- PROBLEMAS A RESOLVER:
a – No trecho sobre deixar o passado para trás, o que o autor diz que exige muita maturidade?
b – Continue o trecho sobre deixar o passado para trás a partir da última frase dele.

- TRECHO FORNECIDO:

Esquecendo-me das coisas que ficaram para trás e avançando para as que estão adiante, prossigo para o alvo. (Filipenses 3:13)
Querido leitor e Ser de Luz, antes de mais nada permita-me começar este capítulo com algumas perguntas: você se considera preso ao seu passado? Você é capaz de desligar o interruptor do circuito que te conecta ao seu passado quando você quiser?
Caso você tenha respondido “sim” à primeira pergunta e “não” à segunda, você está lendo um livro feito especialmente para você. Caso contrário, este livro também é para você! Digo isso, porque nós somos a nossa história e a história, que nós contamos para nós mesmos da nossa história.Libertar-se do passado é uma missão ao mesmo tempo difícil e enigmática. A forma como vivenciamos o tempo, a temporalidade física e espiritual, é um verdadeiro mistério. Deixar o passado para trás, em seu devido lugar, ao mesmo tempo em que aceitamos, respeitamos e honramos a nossa própria história, é algo que, de fato, exige muita maturidade. Esse assunto merece maiores explicações, que farei nas páginas seguintes. Mas, antes de começarmos, deixo ainda outra pergunta: afinal de contas, o que é o tempo?

- DADOS BRUTOS:
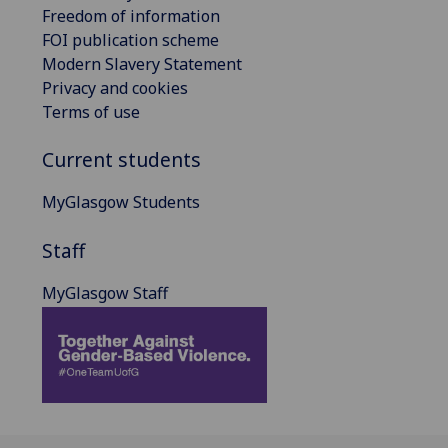
Freedom of information
FOI publication scheme
Modern Slavery Statement
Privacy and cookies
Terms of use
Current students
MyGlasgow Students
Staff
MyGlasgow Staff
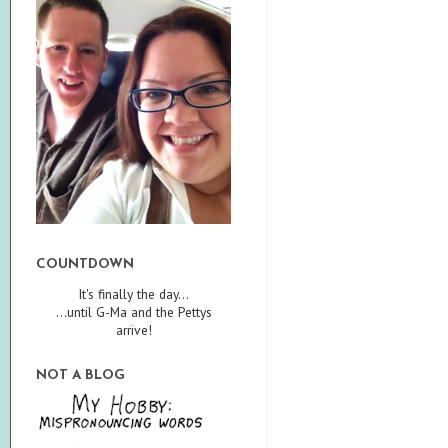
COUNTDOWN
It's finally the day...
...until G-Ma and the Pettys
arrive!
NOT A BLOG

- RESPOSTAS DOS EXERCÍCIOS:
a – Deixar o passado para trás, em seu devido lugar, ao mesmo tempo em que aceitamos, respeitamos e honramos a nossa própria história.

b –
Tempo passado, tempo presente e tempo futuro… Quando eu falo em tempo, fico aqui imaginando o que será que vem à sua cabeça. Em minhas reflexões, eu parti inicialmente da concepção de que o tempo é algo que transcorre independentemente de nós. Se percebemos ou não percebemos o tempo, sua passagem é irreversível. Isso é algo que compreendi assim que comecei a me indagar sobre o tempo na Terra.
Em seguida, compreendi que, de forma geral, a única consciência que temos do tempo dá-se pela cronologia. Percebemos e contabilizamos o tempo e sua passagem através das horas: os movimentos dos ponteiros de um relógio, a hora atualizada com precisão digital em nossos celulares, smartphones e computadores etc. Tudo isso se relaciona, afinal, com a deslocação de todo o planeta Terra ao redor do Sol, em movimentos de rotação e translação.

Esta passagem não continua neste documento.